= Nestingum =

Name given to an ancestor of Saint Wulfhilde

Nestingum is the name said to have been given by King Alfred the Great of England to a legendary foundling who was identified as an ancestor of Saint Wulfhilde of Barking ( 980), as set out in her genealogy in Goscelin's life of the saint.

==Biography==
Goscelin's account, written c. 1060 about purported events dating to the late 9th century, may have its source in a lost tradition of Wilton nunnery, with the aim of providing Wulfhilde with a royal lineage; the name is said to be early Old English, but appears in no other contemporary text. Translated from Latin:

Alfred king of the English, travelling in a wood at some speed in pursuit of game, by chance heard the voice of a crying infant. He diligently made to inquire what the matter was from the crowd of hunters. They discovered at the top of a tree, in an eagle's nest, an infant remarkable for its most elegant and noble form, wrapped in a purple cloak, having on his body a mark, just like a royal sign, and on his arms twin bracelets made of gold – evidence of nobility.
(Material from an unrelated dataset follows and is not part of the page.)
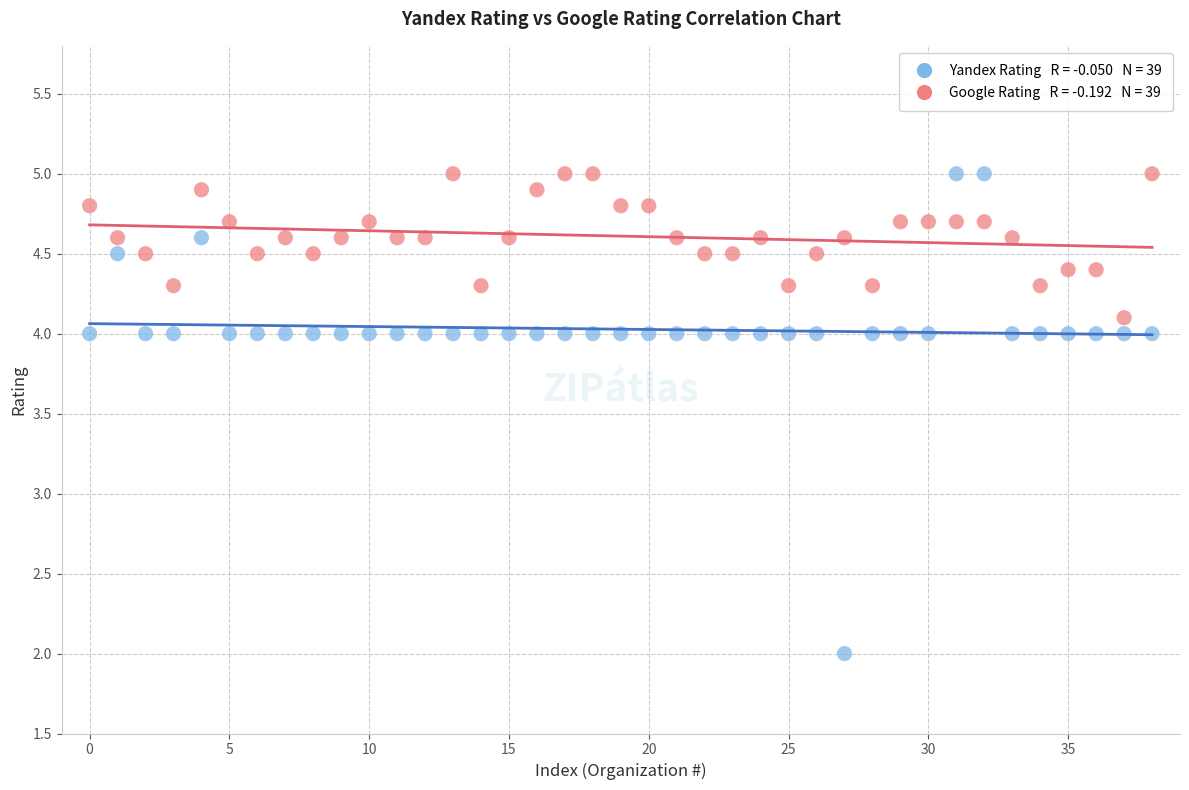

Across all data points, what is the range of Y values (max minus min)?

3.0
The king baptised him after the Christian fashion, and named him in the native tongue after the nest "Nestingum"; also according to his worthy appearance of noble birth it came about that he had him regally educated as a princeps [prince] and comes [count], fitted with a spouse and the riches of all his rank. He was also adept in the noble arts. Nor was the distinction of his ancestors (of which he was wholly deserving) concealed. He begat Wihtrod, who in the greatness of things and offspring, and also in the probity of character took after his father. Wihtbrod begat Wulfhelm, father of the virgin Wulfhilde who was pleasing to God ....

In Tennyson's poem "The Last Tournament", part of his Arthurian cycle, Idylls of the King, the story of the nestling nursed by Guinevere was inspired by the legend of Nestingum as recounted in Sharon Turner's History of the Anglo-Saxons, and perhaps in Bishop Stanley's Book of Birds.